Task item: From first line to last, output the records below exactly.

Source material:

════════

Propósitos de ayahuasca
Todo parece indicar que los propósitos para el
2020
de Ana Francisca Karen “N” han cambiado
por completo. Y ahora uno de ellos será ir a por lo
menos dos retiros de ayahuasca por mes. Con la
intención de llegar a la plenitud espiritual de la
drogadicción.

════════

Response:
Propósitos de ayahuasca
Todo parece indicar que los propósitos para el
2020
de Ana Francisca Karen “N” han cambiado
por completo. Y ahora uno de ellos será ir a por lo
menos dos retiros de ayahuasca por mes. Con la
intención de llegar a la plenitud espiritual de la
drogadicción.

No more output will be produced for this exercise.